Je vous demande donc non seulement de demander à vos ser­vices sérieux et esprit de res­pon­sa­bilité mais aussi et surtout , je vous demande ins­tamment, pour les raisons indi­quées ci-​​dessus, d’agir dans les meilleurs délais pour obtenir en l’exigeant auprès des auto­rités israé­liennes, qui foulent aux pieds avec arro­gance et en toute impunité les droit de l’Homme, la libé­ration de Salah Hamouri.
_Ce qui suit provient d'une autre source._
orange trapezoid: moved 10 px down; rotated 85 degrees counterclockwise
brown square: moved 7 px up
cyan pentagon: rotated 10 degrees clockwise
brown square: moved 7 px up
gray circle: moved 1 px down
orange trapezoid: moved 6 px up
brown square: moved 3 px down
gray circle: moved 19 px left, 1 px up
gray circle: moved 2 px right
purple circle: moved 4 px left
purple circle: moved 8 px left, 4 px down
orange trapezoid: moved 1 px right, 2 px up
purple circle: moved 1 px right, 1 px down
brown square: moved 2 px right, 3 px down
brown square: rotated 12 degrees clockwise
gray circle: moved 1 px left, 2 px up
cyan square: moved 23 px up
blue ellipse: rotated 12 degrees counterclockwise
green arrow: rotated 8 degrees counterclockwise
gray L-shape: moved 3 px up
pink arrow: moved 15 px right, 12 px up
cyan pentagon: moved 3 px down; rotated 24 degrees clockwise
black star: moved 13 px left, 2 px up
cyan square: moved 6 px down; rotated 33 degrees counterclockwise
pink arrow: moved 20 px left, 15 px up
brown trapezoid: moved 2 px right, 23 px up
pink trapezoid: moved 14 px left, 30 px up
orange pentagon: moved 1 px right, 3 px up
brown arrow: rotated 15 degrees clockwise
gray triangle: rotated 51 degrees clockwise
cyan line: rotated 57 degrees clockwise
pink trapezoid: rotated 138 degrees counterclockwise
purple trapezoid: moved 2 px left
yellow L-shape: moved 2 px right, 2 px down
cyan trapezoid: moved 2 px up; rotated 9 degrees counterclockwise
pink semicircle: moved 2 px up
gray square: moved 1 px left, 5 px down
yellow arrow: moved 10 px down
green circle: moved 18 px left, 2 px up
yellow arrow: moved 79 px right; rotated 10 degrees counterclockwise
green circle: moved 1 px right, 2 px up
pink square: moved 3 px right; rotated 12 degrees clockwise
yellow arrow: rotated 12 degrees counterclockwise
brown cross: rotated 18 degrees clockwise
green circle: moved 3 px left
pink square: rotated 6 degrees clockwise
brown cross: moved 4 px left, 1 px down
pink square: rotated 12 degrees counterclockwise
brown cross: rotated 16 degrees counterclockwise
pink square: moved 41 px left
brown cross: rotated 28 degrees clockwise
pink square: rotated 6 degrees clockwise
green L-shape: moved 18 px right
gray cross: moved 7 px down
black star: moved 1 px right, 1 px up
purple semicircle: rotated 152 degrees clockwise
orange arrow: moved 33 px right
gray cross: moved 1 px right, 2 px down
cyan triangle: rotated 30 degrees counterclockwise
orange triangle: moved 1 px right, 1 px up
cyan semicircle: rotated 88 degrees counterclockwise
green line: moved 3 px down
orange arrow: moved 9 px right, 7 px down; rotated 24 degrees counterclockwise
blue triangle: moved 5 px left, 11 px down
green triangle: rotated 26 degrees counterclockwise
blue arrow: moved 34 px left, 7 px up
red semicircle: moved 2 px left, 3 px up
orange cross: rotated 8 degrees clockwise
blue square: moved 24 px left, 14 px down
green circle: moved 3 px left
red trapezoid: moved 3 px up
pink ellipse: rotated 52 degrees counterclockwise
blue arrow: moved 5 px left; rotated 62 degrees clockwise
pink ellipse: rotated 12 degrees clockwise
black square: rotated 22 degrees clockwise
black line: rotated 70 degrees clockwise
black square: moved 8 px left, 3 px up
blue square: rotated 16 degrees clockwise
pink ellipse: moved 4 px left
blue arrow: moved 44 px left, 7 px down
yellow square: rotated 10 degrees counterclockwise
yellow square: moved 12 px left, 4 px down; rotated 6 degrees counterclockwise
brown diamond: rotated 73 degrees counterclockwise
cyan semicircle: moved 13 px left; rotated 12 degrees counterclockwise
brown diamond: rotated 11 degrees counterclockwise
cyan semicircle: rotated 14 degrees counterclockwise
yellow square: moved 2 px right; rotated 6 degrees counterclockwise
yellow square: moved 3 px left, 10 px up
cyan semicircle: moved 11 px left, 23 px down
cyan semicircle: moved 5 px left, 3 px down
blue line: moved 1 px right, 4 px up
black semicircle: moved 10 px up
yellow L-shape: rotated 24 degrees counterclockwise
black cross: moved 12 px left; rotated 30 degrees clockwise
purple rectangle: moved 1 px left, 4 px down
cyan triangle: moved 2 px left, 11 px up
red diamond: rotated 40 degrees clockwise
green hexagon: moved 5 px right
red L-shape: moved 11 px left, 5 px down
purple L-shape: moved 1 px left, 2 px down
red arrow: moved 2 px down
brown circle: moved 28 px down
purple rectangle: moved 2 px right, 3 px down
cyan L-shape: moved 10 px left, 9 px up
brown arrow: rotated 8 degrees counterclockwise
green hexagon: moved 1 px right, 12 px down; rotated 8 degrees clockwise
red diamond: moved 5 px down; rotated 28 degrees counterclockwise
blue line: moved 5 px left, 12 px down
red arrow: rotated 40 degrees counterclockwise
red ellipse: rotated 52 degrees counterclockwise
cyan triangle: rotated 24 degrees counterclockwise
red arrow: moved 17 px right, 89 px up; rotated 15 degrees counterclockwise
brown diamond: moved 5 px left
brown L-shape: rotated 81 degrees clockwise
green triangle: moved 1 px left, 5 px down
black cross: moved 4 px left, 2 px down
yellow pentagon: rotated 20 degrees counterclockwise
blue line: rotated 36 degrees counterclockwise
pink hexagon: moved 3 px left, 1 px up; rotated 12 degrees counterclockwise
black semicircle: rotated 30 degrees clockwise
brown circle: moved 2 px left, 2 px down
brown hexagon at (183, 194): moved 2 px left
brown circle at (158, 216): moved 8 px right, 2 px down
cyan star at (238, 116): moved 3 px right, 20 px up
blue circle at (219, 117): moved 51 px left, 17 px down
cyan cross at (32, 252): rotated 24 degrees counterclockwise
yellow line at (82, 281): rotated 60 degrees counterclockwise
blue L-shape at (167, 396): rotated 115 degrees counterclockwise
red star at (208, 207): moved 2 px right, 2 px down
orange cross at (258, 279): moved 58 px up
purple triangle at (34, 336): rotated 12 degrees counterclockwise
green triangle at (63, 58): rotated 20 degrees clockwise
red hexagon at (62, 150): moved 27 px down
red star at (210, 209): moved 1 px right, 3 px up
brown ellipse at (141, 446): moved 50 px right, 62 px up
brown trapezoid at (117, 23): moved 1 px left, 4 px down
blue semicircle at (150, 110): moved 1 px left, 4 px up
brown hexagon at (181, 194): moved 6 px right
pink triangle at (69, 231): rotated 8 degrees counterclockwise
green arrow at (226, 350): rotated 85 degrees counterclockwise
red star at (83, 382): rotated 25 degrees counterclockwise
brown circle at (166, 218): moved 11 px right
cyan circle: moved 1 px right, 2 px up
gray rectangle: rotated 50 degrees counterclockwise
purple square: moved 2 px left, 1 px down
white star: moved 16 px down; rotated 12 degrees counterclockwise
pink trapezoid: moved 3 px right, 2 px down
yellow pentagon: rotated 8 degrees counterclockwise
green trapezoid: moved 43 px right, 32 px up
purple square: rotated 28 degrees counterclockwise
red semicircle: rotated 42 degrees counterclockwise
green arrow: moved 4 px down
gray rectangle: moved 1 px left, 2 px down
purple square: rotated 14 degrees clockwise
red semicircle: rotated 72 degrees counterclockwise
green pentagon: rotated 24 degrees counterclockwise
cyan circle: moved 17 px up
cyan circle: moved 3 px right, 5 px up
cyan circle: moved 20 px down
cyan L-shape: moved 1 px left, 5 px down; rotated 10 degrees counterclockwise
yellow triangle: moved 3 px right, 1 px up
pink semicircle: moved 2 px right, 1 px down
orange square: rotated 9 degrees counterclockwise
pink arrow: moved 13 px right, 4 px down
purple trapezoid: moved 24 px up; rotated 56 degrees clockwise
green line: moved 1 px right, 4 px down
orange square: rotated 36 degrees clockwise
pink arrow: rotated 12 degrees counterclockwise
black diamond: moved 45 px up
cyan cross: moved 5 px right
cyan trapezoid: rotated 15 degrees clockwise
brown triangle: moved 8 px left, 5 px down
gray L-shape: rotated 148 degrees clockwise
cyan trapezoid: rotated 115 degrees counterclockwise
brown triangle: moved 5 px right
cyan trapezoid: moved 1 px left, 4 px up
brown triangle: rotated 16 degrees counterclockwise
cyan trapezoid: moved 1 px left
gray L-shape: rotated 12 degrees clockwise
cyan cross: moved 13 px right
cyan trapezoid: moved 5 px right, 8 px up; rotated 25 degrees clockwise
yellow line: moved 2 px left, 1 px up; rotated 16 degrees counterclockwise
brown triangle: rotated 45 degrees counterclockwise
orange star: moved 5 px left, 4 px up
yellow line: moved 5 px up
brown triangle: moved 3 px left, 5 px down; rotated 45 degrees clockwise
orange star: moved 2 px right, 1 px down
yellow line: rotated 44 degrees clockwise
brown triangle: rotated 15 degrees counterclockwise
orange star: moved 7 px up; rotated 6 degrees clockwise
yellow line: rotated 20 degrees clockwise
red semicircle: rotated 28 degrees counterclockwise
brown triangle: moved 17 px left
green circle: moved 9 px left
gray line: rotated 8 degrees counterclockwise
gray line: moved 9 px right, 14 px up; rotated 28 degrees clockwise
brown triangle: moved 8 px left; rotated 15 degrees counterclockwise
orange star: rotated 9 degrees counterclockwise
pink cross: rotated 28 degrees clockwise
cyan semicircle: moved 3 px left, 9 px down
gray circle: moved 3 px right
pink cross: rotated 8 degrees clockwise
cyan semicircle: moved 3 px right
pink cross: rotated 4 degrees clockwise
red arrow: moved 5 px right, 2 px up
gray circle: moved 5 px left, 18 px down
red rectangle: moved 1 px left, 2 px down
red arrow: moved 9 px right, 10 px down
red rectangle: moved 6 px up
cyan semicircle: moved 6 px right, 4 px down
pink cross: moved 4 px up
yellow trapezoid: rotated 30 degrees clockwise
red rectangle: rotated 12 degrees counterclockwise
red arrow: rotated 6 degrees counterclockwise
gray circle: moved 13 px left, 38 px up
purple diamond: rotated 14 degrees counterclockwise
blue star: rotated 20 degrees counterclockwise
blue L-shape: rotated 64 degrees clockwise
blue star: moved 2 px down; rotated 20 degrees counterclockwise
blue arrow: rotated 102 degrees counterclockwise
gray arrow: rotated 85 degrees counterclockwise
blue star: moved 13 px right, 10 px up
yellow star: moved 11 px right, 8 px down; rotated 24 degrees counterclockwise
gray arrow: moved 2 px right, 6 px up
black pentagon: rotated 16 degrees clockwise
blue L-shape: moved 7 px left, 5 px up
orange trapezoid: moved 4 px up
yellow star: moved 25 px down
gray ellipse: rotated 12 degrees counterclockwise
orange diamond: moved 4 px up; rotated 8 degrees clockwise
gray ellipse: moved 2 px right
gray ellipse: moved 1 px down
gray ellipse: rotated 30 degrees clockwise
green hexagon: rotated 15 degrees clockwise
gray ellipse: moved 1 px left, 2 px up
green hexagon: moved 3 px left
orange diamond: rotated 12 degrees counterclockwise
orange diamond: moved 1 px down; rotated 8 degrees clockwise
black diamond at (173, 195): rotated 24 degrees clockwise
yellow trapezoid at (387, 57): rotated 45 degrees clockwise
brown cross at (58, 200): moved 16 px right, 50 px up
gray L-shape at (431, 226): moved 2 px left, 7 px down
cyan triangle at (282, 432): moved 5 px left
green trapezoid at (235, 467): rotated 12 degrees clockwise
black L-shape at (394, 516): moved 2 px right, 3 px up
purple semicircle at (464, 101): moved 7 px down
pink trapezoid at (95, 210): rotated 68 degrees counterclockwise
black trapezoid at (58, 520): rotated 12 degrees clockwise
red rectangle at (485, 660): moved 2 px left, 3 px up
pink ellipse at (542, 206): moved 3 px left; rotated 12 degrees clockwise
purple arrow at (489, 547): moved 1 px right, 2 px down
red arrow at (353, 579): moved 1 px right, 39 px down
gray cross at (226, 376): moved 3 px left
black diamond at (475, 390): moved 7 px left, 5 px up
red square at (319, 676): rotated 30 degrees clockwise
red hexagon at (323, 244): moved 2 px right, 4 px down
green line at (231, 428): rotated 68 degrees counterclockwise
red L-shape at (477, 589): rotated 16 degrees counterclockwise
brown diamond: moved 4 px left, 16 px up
J’attends que vous me répondiez per­son­nel­lement à cette lettre et ceci non pas dans un délai de deux mois. Il y a un jeune français de 22 ans injus­tement empri­sonné en Israël qu’il vous revient de sortir de là. Vous ne pouvez pas, sous peine de pra­tiquer vous aussi un insup­por­table « deux poids, deux mesures », demander d’un côté la libé­ration du caporal Shalit et de l’autre demander un « procès rapide » pour Salah Hamouri. C’est la libé­ration des deux qu’il convient d’exiger. Ou alors quoi ?

Il ne sert à rien de faire lire la lettre du jeune Guy Môquet dans les écoles fran­çaises si la France adopte aujourd’hui une attitude com­plice avec une force occu­pante. Que celle-​​ci soit israé­lienne ou autre, il est un principe absolu : les droits de l’Homme ne se découpent pas. Ils sont ou ne sont pas. En l’occurrence ils ne sont pas.

Dans l’attente de votre réponse rapide,

Je vous prie de croire, Madame la Ministre, en l’assurance mani­feste de ma plus grande vigi­lance démocratique.